Allgemeine Empfehlungen für den Betrieb einer privaten Solaranlage

In letzter Zeit treten vermehrt Probleme bei Installationen auf, in denen elektronische Geräte in Haushalten mit Photovoltaik-(PV-)Systemen betrieben werden.

Für empfindliche elektronische Geräte wie Dosierstationen, Frequenzumrichter und andere Steuerelektronik, die auf kurze Stromunterbrechungen oder Verschiebungen von Phasen­spannung/-strom reagieren können, ist es nicht empfehlenswert, sie an Wechselrichterausgänge anzuschließen, die ausschließlich für Überschussverbraucher (z. B. Boiler, Direktheizungen oder elektrische Heizsysteme) vorgesehen sind – denn dort treten diese Störungen üblicherweise nicht auf.

Dieses Problem kann auch auftreten, wenn Geräte an Notstromausgänge angeschlossen sind (also an Ausgänge, die bei Netzausfall über den Batteriespeicher des PV-Systems versorgt werden).
Beim Umschaltvorgang zwischen Wechselrichterbetrieb und öffentlichem Netz kann es zu einer kurzen Spannungsunterbrechung kommen, die sich negativ auf empfindliche Geräte auswirkt, insbesondere auf Frequenzumrichter.

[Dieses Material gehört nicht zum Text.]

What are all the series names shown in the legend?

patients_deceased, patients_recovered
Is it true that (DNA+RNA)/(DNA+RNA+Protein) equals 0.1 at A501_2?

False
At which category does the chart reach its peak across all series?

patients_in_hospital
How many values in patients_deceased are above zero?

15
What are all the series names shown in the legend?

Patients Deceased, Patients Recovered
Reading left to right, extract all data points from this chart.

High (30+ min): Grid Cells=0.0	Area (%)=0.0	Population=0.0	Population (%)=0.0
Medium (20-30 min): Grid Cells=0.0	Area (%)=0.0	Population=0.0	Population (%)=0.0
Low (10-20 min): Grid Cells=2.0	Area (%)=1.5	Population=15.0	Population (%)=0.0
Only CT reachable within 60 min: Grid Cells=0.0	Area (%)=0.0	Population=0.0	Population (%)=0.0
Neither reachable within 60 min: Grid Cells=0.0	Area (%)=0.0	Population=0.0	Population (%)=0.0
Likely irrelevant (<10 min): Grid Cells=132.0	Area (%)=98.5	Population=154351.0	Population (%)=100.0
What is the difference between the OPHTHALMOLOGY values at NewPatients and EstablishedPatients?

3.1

Normale elektrische Stromkreise, die direkt mit dem öffentlichen Versorgungsnetz verbunden sind, sind deutlich weniger anfällig für solche Störungen und mögliche Spannungsspitzen.
Daher sollten alle kritischen Geräte an netzgekoppelte Stromkreise angeschlossen werden, bei denen der Wechselrichter den Energieexport durch Anpassung des Phasenwinkels von Spannung und Strom regelt.

Es sollten stets Produkte namhafter Hersteller verwendet werden, da diese eher den erforderlichen technischen Normen entsprechen und stabilere Ausgangsparameter gewährleisten, wodurch das Risiko solcher Probleme minimiert wird.

Ein weiterer wichtiger Aspekt bei PV-Installationen ist eine korrekte Erdung sowie der Einsatz von Überspannungsschutzgeräten im gesamten Netzwerk und insbesondere bei empfindlicher Elektronik.
Wenn Erdung oder Überspannungsschutz falsch installiert sind, können sowohl während des Wechselrichterbetriebs als auch bei Gewittern oder elektrostatischen Entladungen erhebliche Spannungsspitzen auftreten.


Empfohlene Schutzkomponenten:

Überspannungsschutzgeräte (SPD)
Sicherungs-/Lasttrennschalter vor dem SPD


All diese Maßnahmen sollten bereits bei der Planung der Elektroinstallation berücksichtigt werden.
Diese Empfehlung gilt insbesondere für Installationen, die nicht durch ein vollständiges Schutzkonzept abgedeckt sind.

Eine Vernachlässigung der richtigen Schutzmaßnahmen kann zur irreversiblen Beschädigung empfindlicher elektronischer Komponenten führen – darunter Dosiersysteme, Fernsteuerungs­einheiten sowie Frequenzumrichter in Umwälzpumpen und Wärmepumpen.